From the standpoint of oximetry properties per se, TAF, CA and PVAc encapsulated LiPc are equivalent. We suspect that many other oxygen permeable polymers could be used to produce functional oximetry films, providing the polymers are oxygen permeable and are soluble in solvents that will not dissolve LiPc crystals, eliminating the oxygen sensitivity of the compound. Tables 1 and 2 identify multiple specific polymer/solvent systems that could be used for LiPc oximetry films, and Figs. 35 and Table 3 document the oximetric equivalence of several of the resultant films. Additionally, though we did not test the oximetry properties of films made using them, both polyvinyl formal and cellulose acetate butyrate polymers are oxygen permeable, soluble in multiple of the solvents we identified that do not dissolve LiPc crystals (data not shown), and so potentially could be used to make oximetry films. It seems likely that from the standpoint of oximetry properties, any solvent that does not dissolve LiPc crystals might be useful for making oximetry films. This suspicion is buttressed by the equivalence of CA LiPc film oximetry properties whether they are made using solvents THFA and GF (Table 3). The CA films are essentially identical in this respect, despite being made with different solvents. Still, this should not suggest that there are no rational reasons to prefer one polymer/solvent system over another.

For instance, both CA and PVAc are much less expensive than TAF. TAF also has significant restrictions on its in vivo use mandated by its manufacturer. Moreover, solvents for TAF (FC-40, FC-77 and HFB) are seldom used in in vivo applications, so the safety of those solvents and films processed using them is less well established than for CA and PVAc films. Aside from safety concerns, the solubility of TAF in those solvents is limited. Low concentrations of polymer in the solvents made producing TAF films by solvent evaporation considerably more tedious than producing CA or PVAc films.
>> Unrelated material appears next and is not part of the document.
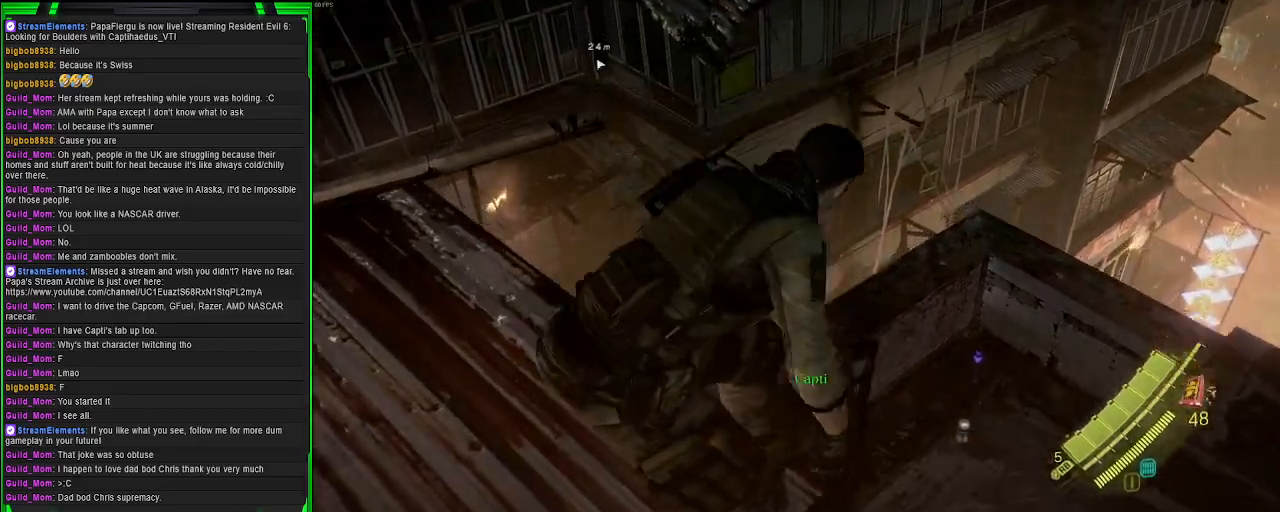
{"buttons": [], "left_stick": "up", "right_stick": "center", "events": [[133, "CROSS", "up"]]}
TAF films were typically thinner and more brittle than CA or PVAc films, making them hard to handle without breaking them. In our experience, there is a much greater likelihood that TAF films might break on manipulation (implantation or surgical retrieval or other handling) than either CA or PVAc films. TAF films might also break during in vivo use. Breakage could diminish the barrier function of the polymer, potentially exposing LiPC to the tissue environment. Furthermore, the fragility of the TAF films creates uncertainty that the film is intact after implantation, or if the entire film has been retrieved.

In the immediate case, these considerations cause us to prefer both CA or PVAc to TAF films for oximetry in vivo. In a broader sense, they illustrate how designers of oximetry implants can legitimately consider properties of the polymers in their design choices. Having a choice of encapsulating polymers, as we provide here, allows multiple parameters such as cost, chemical surface functionalities, rigidity, manufacturing handling, polymer wear and storage properties, among others, to be considered to optimize oximetry implants for clinical use.